In what will go down in history as one of its most landmark verdicts, the Supreme Court on Saturday granted the ownership of the 2.77 acres of disputed land in Ayodhya to the Hindus, paving the way for the construction of a Ram Temple, and ruled that the Muslims will get 5 acres of land at an alternative site.
The five-judge bench headed by Chief Justice Rajan Gogoi said, “The underlying structure was not of Islamic origin, and the foundation of the disputed structure rests on the walls of the underlying structure.”
The Muslim side had argued that the underlying structure could have been of Islamic origin. However, the apex court rubbished this claim, stating that the artefacts, including architectural fragments which have been recovered during excavation, have a distinct non-Islamic origin.
“Though individually, some of the artefacts could also have been utilised in a structure of Buddhist or Jain origin, there is no evidence of the underlying structure being of an Islamic religious nature,” the top court said.
The ASI had concluded that the nature of the underlying structure and the recoveries which have been made would on stylistic ground suggest the existence of a temple structure dating back to 12th century A.D.
The court observed that the ASI on a balance of probabilities would have come to this conclusion which is supported by evidence. “The conclusion cannot be rejected as unsupported by evidence or lying beyond the test of a preponderance of probabilities, which must govern a civil trial,” the court observed.
The apex court concluded that there was no specific finding that the underlying structure was a temple dedicated to Lord Ram.
“Significantly, the ASI has not specifically opined on whether a temple was demolished for the construction of the disputed structure though it has emerged from the report that the disputed structure was constructed on the site of and utilised the foundation and material of the underlying structure,” observed the court.
The top court insisted that it was crucial for it to sift between “what the report finds and what it leaves unanswered.”
The ASI report does find the existence of a pre-existing structure.

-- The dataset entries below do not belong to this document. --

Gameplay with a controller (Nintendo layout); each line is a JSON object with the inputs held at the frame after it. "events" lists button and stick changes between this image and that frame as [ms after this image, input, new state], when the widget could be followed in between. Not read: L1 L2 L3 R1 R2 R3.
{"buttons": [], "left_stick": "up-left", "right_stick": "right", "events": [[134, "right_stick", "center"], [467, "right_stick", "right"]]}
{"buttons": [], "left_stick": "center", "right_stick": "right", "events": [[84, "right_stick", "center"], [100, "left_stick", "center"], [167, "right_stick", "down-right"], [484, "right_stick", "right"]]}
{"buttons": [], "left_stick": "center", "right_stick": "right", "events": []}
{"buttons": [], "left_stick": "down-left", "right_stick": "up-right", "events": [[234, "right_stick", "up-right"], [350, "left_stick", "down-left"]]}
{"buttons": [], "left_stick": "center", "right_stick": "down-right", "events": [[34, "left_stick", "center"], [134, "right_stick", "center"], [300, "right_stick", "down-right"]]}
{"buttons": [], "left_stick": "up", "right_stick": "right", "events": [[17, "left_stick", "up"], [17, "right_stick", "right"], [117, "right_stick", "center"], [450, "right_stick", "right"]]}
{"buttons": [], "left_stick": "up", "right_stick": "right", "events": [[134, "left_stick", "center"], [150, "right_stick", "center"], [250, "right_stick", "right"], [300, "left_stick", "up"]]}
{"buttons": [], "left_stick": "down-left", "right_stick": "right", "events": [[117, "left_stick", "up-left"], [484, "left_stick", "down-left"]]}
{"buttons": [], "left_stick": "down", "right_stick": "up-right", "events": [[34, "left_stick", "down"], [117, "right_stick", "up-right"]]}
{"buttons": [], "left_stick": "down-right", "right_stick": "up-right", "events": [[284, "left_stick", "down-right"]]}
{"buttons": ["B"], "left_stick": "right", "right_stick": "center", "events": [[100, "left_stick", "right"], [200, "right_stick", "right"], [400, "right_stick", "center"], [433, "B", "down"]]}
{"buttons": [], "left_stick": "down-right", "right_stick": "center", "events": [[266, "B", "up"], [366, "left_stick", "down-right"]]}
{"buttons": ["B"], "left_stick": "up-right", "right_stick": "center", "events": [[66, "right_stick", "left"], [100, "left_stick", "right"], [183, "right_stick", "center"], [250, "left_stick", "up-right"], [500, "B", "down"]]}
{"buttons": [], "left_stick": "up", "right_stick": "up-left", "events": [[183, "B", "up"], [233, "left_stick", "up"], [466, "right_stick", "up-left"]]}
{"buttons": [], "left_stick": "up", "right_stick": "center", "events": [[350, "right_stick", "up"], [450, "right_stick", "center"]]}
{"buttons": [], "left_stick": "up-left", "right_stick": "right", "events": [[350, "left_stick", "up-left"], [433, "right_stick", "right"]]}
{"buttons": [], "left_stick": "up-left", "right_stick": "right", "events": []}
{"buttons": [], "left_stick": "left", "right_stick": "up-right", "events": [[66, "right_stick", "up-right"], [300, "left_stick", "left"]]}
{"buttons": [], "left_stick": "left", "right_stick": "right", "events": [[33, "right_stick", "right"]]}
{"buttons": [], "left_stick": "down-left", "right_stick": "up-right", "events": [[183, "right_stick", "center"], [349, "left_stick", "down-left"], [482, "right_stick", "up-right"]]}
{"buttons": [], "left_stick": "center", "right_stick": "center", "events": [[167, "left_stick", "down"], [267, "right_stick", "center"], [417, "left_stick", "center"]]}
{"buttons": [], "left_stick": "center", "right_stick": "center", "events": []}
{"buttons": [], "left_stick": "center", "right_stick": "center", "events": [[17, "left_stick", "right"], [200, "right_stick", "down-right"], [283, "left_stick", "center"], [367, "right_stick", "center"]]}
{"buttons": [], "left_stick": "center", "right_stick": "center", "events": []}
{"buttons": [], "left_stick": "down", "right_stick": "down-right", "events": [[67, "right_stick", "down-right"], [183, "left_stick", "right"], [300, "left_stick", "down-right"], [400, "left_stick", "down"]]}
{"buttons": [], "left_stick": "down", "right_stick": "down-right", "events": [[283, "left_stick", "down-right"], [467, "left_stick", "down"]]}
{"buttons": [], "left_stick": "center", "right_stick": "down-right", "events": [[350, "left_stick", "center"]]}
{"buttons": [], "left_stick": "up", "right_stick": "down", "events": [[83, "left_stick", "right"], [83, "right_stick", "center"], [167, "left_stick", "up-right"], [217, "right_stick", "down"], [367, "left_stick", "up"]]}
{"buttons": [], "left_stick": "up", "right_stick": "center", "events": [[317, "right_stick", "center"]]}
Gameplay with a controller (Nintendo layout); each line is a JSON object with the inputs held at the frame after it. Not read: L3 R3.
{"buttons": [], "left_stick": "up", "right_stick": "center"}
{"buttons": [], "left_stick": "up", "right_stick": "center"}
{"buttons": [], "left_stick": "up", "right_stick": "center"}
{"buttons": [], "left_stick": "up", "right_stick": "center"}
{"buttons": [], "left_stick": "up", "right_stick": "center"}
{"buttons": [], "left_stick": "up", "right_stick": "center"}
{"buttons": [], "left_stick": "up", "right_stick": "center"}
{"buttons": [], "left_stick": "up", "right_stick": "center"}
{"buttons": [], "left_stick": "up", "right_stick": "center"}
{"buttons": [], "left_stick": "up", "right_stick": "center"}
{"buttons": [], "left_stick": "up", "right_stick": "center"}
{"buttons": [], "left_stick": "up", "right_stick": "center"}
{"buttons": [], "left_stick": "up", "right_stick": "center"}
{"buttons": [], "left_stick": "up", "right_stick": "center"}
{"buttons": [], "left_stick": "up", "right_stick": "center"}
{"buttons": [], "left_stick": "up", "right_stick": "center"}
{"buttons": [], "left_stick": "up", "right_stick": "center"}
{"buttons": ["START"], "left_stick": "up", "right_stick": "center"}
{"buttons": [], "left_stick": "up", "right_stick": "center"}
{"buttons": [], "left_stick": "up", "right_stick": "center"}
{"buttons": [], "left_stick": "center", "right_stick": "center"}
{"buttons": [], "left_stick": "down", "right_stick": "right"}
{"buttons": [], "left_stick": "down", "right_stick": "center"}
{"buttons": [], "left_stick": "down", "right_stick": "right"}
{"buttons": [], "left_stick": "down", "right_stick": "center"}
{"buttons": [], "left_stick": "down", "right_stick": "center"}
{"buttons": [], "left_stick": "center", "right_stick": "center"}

The report deduces 17 rows of pillar bases (a total of 85 of which 50 were exposed in sections, in parts or whole).
“The report rejects the possibility (urged by the Sunni Central Waqf Board) of the underlying structure being of Islamic origin. But the ASI report has left unanswered a critical part of the remit which was made to it, namely, determination of whether a Hindu temple had been demolished to pave way for the construction of the mosque,” observed the court while citing that the Ayodhya title dispute has to be decided through standards which govern a civil trial, and not on the archaeological findings which have been arrived at by the ASI.